Article rédigé par Philippe de Saint-Germain, le 24 septembre 2008
Par Jean-Yves Naudet. "L'ÉGLISE n'a pas de solutions techniques à offrir [...] en effet, elle ne propose pas des systèmes ou des programmes économiques et politiques, elle ne manifeste pas de préférence pour les uns ou pour les autres, pourvu que la dignité de l'homme soit dûment respectée et promue.
" Voilà ce que nous dit le pape Jean-Paul II dans l'encyclique Solicitudo rei socialis. Elle ne manifeste pas de préférence pour les systèmes, pourvu que la dignité de l'homme soit dûment respectée. C'est ce qui a conduit l'Église, depuis toujours, dans sa doctrine sociale, à condamner le communisme comme étant "intrinsèquement pervers" (Pie XI, Divini redemptoris) et c'est ce qui a amené Jean-Paul II à affirmer que le socialisme réel, c'est-à-dire celui des pays d'Europe centrale et orientale, reposait sur une erreur fondamentale "de caractère anthropologique" (Centesimus annus, n. 13).

Liste des données →
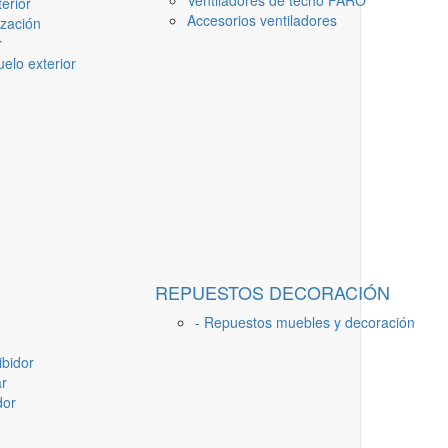
Ventiladores de techo FARO
erior
Accesorios ventiladores
ización
r
elo exterior
REPUESTOS DECORACIÓN
- Repuestos muebles y decoración
ibidor
ar
dor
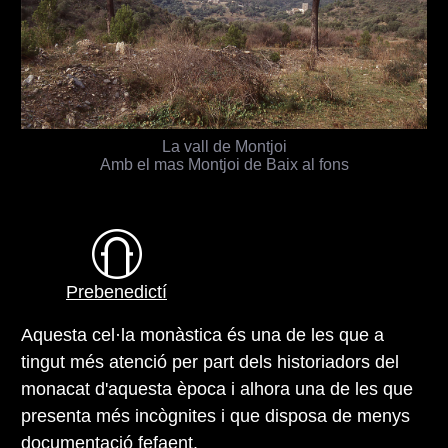
La vall de Montjoi
Amb el mas Montjoi de Baix al fons
Prebenedictí
Aquesta cel·la monàstica és una de les que a
tingut més atenció per part dels historiadors del
monacat d'aquesta època i alhora una de les que
presenta més incògnites i que disposa de menys
documentació fefaent.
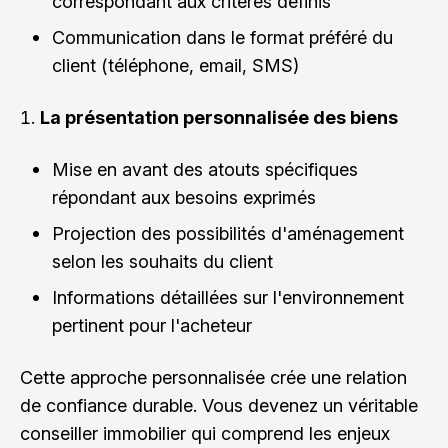
correspondant aux critères définis
Communication dans le format préféré du
client (téléphone, email, SMS)
La présentation personnalisée des biens
Mise en avant des atouts spécifiques
répondant aux besoins exprimés
Projection des possibilités d'aménagement
selon les souhaits du client
Informations détaillées sur l'environnement
pertinent pour l'acheteur
Cette approche personnalisée crée une relation
de confiance durable. Vous devenez un véritable
conseiller immobilier qui comprend les enjeux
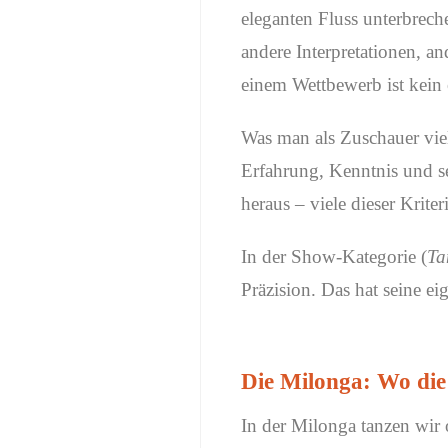
eleganten Fluss unterbrech
andere Interpretationen, a
einem Wettbewerb ist kein ob
Was man als Zuschauer viell
Erfahrung, Kenntnis und s
heraus – viele dieser Krite
In der Show-Kategorie (
Ta
Präzision. Das hat seine ei
Die Milonga: Wo die
In der Milonga tanzen wir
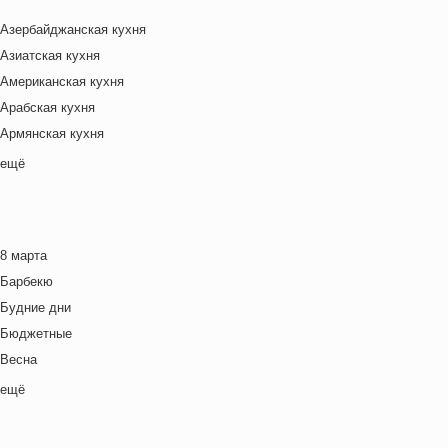
Азербайджанская кухня
Азиатская кухня
Американская кухня
Арабская кухня
Армянская кухня
Белорусская
ещё
Ближневосточная
Болгарская кухня
Британская кухня
8 марта
Венгерская кухня
Барбекю
Греческая кухня
Будние дни
Грузинская кухня
Бюджетные
Еврейская кухня
Весна
Европейская кухня
Выходные дни
ещё
Индийская кухня
Готовим с детьми
Испанская кухня
День игры
Итальянская кухня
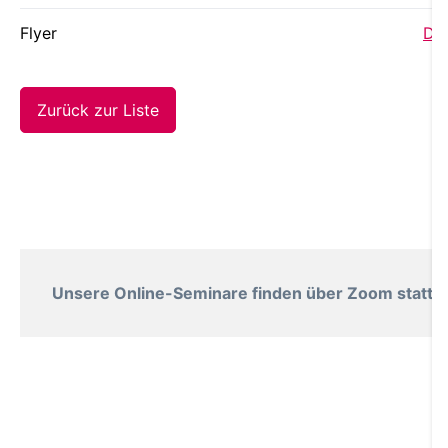
Flyer
Dow
Zurück zur Liste
Unsere Online-Seminare finden über Zoom statt. B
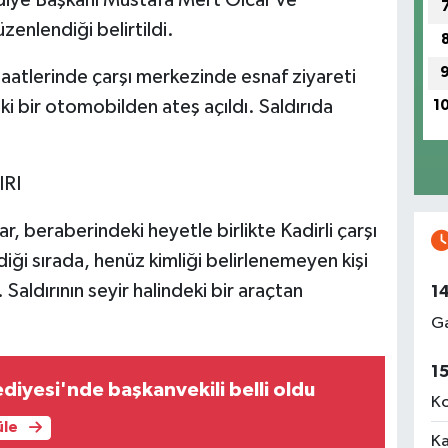
üzenlendiği belirtildi.
saatlerinde çarşı merkezinde esnaf ziyareti
ki bir otomobilden ateş açıldı. Saldırıda
1
IRI
, beraberindeki heyetle birlikte Kadirli çarşı
iği sırada, henüz kimliği belirlenemeyen kişi
. Saldırının seyir halindeki bir araçtan
1
Ga
1
diyesi'nde başkanvekili belli oldu
Ko
üle
Ka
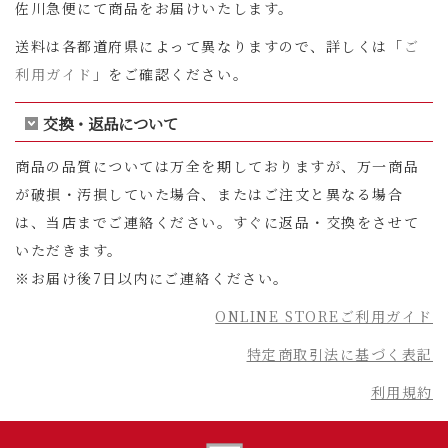
佐川急便にて商品をお届けいたします。
送料は各都道府県によって異なりますので、詳しくは「
ご
利用ガイド
」をご確認ください。
交換・返品について
商品の品質については万全を期しておりますが、万一商品
が破損・汚損していた場合、またはご注文と異なる場合
は、当店までご連絡ください。すぐに返品・交換をさせて
いただきます。
※お届け後7日以内にご連絡ください。
ONLINE STOREご利用ガイド
特定商取引法に基づく表記
利用規約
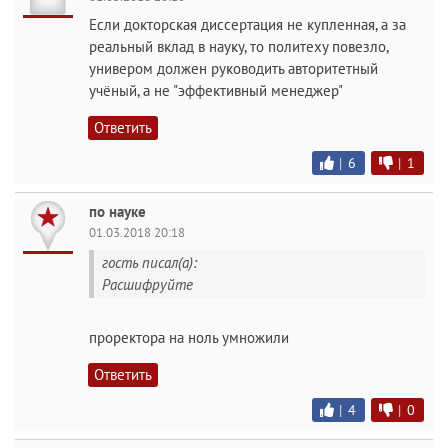
Если докторская диссертация не купленная, а за
реальный вклад в науку, то политеху повезло,
универом должен руководить авторитетный
учёный, а не "эффективный менеджер"
Ответить
|
6
|
1
по науке
01.03.2018 20:18
гость писал(а):
Расшифруйте
проректора на ноль умножили
Ответить
|
4
|
0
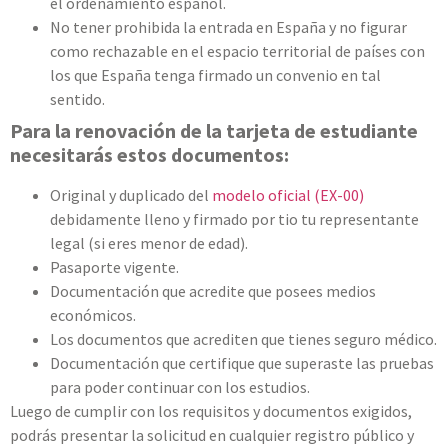
el ordenamiento español.
No tener prohibida la entrada en España y no figurar
como rechazable en el espacio territorial de países con
los que España tenga firmado un convenio en tal
sentido.
Para la renovación de la tarjeta de estudiante
necesitarás estos documentos:
Original y duplicado del
modelo oficial (EX-00)
debidamente lleno y firmado por tio tu representante
legal (si eres menor de edad).
Pasaporte vigente.
Documentación que acredite que posees medios
económicos.
Los documentos que acrediten que tienes seguro médico.
Documentación que certifique que superaste las pruebas
para poder continuar con los estudios.
Luego de cumplir con los requisitos y documentos exigidos,
podrás presentar la solicitud en cualquier registro público y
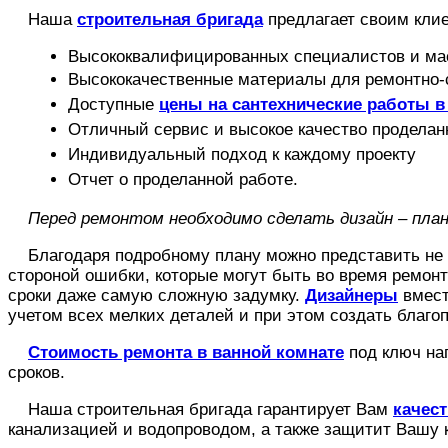
Наша
строительная бригада
предлагает своим кли
Высококвалифицированных специалистов и ма
Высококачественные материалы для ремонтно-
Доступные
цены на сантехнические работы 
Отличный сервис и высокое качество проделан
Индивидуальный подход к каждому проекту
Отчет о проделанной работе.
Перед ремонтом необходимо сделать дизайн – пла
Благодаря подробному плану можно представить не т
стороной ошибки, которые могут быть во время ремон
сроки даже самую сложную задумку.
Дизайнеры
вмест
учетом всех мелких деталей и при этом создать благ
Стоимость ремонта в ванной комнате
под ключ на
сроков.
Наша строительная бригада гарантирует Вам
качес
канализацией и водопроводом, а также защитит Вашу 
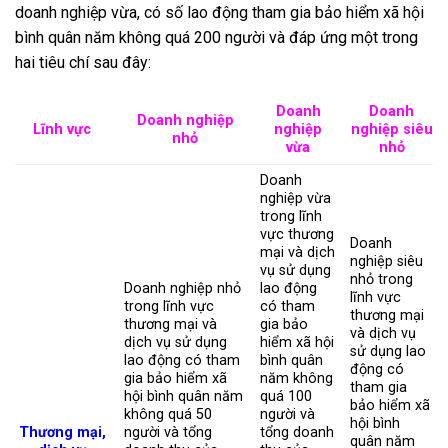
doanh nghiệp vừa, có số lao động tham gia bảo hiểm xã hội
bình quân năm không quá 200 người và đáp ứng một trong
hai tiêu chí sau đây:
Doanh
Doanh
Doanh nghiệp
Lĩnh vực
nghiệp
nghiệp siêu
nhỏ
vừa
nhỏ
Doanh
nghiệp vừa
trong lĩnh
vực thương
Doanh
mại và dịch
nghiệp siêu
vụ sử dụng
nhỏ trong
Doanh nghiệp nhỏ
lao động
lĩnh vực
trong lĩnh vực
có tham
thương mại
thương mại và
gia bảo
và dịch vụ
dịch vụ sử dụng
hiểm xã hội
sử dụng lao
lao động có tham
bình quân
động có
gia bảo hiểm xã
năm không
tham gia
hội bình quân năm
quá 100
bảo hiểm xã
không quá 50
người và
hội bình
Thương mại,
người và tổng
tổng doanh
quân năm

Étapes de l'exercice →
A: D'après le texte sur la doctrine sociale de l'Église, qu'est-ce qui a conduit l'Église à condamner le communisme comme « intrinsèquement pervers » ? Répondez en une à trois phrases.
B: Reprenez, s'il vous plaît, le texte sur la doctrine sociale de l'Église à partir de sa dernière phrase.
Les items n'ont aucun rôle dans ce travail.

Corrigé de l'exercice →
A: L'Église ne manifeste de préférence pour aucun système, pourvu que la dignité de l'homme soit dûment respectée et promue. C'est ce principe qui l'a conduite à condamner le communisme comme « intrinsèquement pervers », selon les termes de Pie XI dans Divini redemptoris.

B:
Le système marxiste étant écarté comme contraire à la dignité de l'homme, que reste-t-il alors comme possibilité économique ? Les conditions éthiques que pose l'Église dessinent peu à peu une économie de marché, mais une économie de marché reposant sur une éthique et sur un État de droit. Le Compendium de la doctrine sociale de l'Église aborde cette question dans sa deuxième partie et y consacre la totalité du chapitre 7, depuis le paragraphe 323, jusqu'au paragraphe 376. Ce chapitre 7 s'appelle "La vie économique."
Les principes de la doctrine sociale de l'Église
Cependant, on ne peut comprendre cette vie économique que si l'on se reporte au préalable aux principes de la doctrine de l'Église qui constituent l'intégralité du chapitre 4 de la première partie, qui va du paragraphe 160 jusqu'au paragraphe 208. Ces principes sont connus, ils ont été exposés dans la totalité des encycliques sociales. Ces principes permanents, nous dit le Compendium, n. 160, "constituent les véritables fondements de l'enseignement social catholique".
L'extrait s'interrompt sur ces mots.